START DOCUMENT SEGMENT

# 7th July - ECB increases rates by 0.25%



## NorfBank (7 Jul 2011)

As expected the European Central Bank has increased its rates again,  this time by 0.25% to  1.5%

This will mean an increase of 0.25% for those on tracker  mortgages. We must wait and see how much the banks now raise their variable  rates on the back of this.

A 0.25% increase will result in a rise  of around €15 per  €100,000 borrowed so a €300,000 mortgage holder will  have to come up with around €45 per month extra for their mortgage  repayment.

[broken link removed]


----------



## mcaul (9 Jul 2011)

Remember, for those who are still getting mortgage tax relief and not maxing it, this will increase too and offset a small amount of the increase. The media never mention this as they hate to have a positive angle on anything these days


----------



## potnoodler (10 Jul 2011)

mcaul said:


> Remember, for those who are still getting mortgage tax relief and not maxing it, this will increase too and offset a small amount of the increase. The media never mention this as they hate to have a positive angle on anything these days


 

Doesnt that just mean that more desparately needed taxpayers money is wasted. That tax relief never should have been there.


----------



## oldnick (10 Jul 2011)

The "desperately needed taxpayers money" is  largely being used to pay off reckless foreign banks - whereas any tax relief and/or tax incentives for property purchases  helps stave off the increasing number of repossessions and reduce the increasing worry of tens of thousands,often young,  Irish property owners - a worry that increases with every rise in interest rates - rises that this country do not need.

Anything that reduces the suffering caused by interest rate increases is to be welcomed.


----------



## mcaul (11 Jul 2011)

But the banks were also reckless to their shareholders by offering tracker rates - a reason rarely or never heard for the dismissal of the directors even though it was reckless.


----------



## Manuel (12 Jul 2011)

Any word on what rate hike BoI will apply to their SVR?


----------



## potnoodler (29 Jul 2011)

oldnick said:


> The "desperately needed taxpayers money" is largely being used to pay off reckless foreign banks - whereas any tax relief and/or tax incentives for property purchases helps stave off the increasing number of repossessions and reduce the increasing worry of tens of thousands,often young, Irish property owners - a worry that increases with every rise in interest rates - rises that this country do not need.

END DOCUMENT SEGMENT
START DATA SHOWN

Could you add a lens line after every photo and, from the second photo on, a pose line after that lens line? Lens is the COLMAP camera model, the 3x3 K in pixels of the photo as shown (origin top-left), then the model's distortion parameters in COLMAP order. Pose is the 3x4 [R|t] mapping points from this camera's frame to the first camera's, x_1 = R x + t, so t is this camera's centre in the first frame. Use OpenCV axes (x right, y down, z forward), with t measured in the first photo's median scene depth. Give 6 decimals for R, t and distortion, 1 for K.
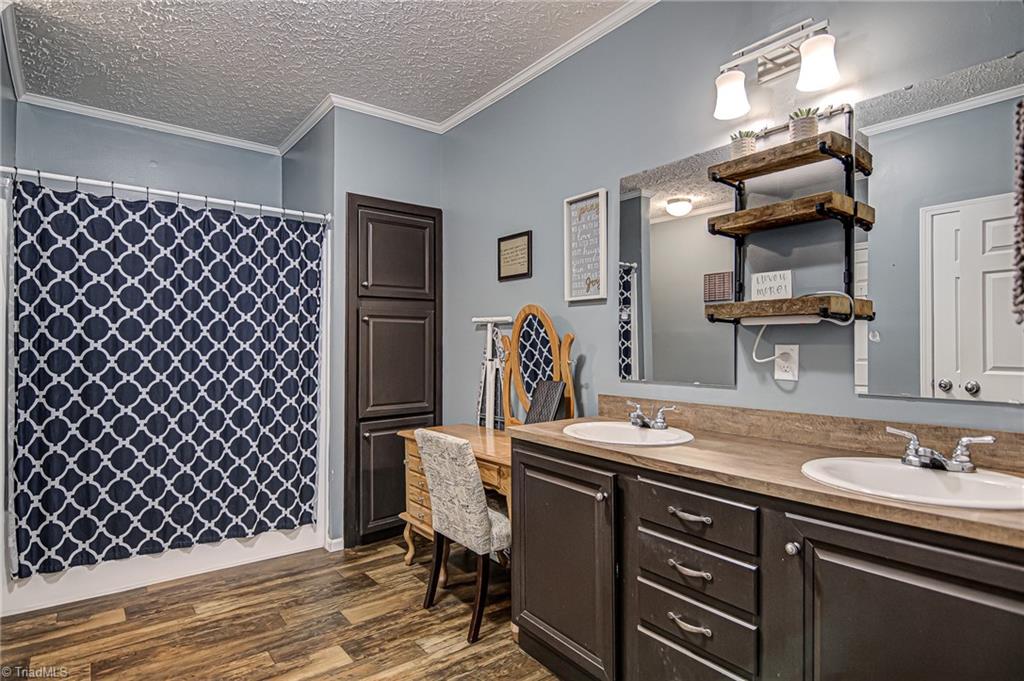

END DATA SHOWN

WORK REQUEST A. List every distinct username that posts in the forum thread about the ECB rate increase.
WORK REQUEST B. In the forum thread about the ECB rate increase, how much extra per month will a €300,000 mortgage holder pay?
WORK REQUEST C. From the forum thread about the ECB rate increase, reproduce the stretch from "But the banks" through "it was reckless.".

WRITTEN SOLUTION A. NorfBank, mcaul, potnoodler, oldnick, Manuel

WRITTEN SOLUTION B. Around €45 per month.

WRITTEN SOLUTION C.
But the banks were also reckless to their shareholders by offering tracker rates - a reason rarely or never heard for the dismissal of the directors even though it was reckless.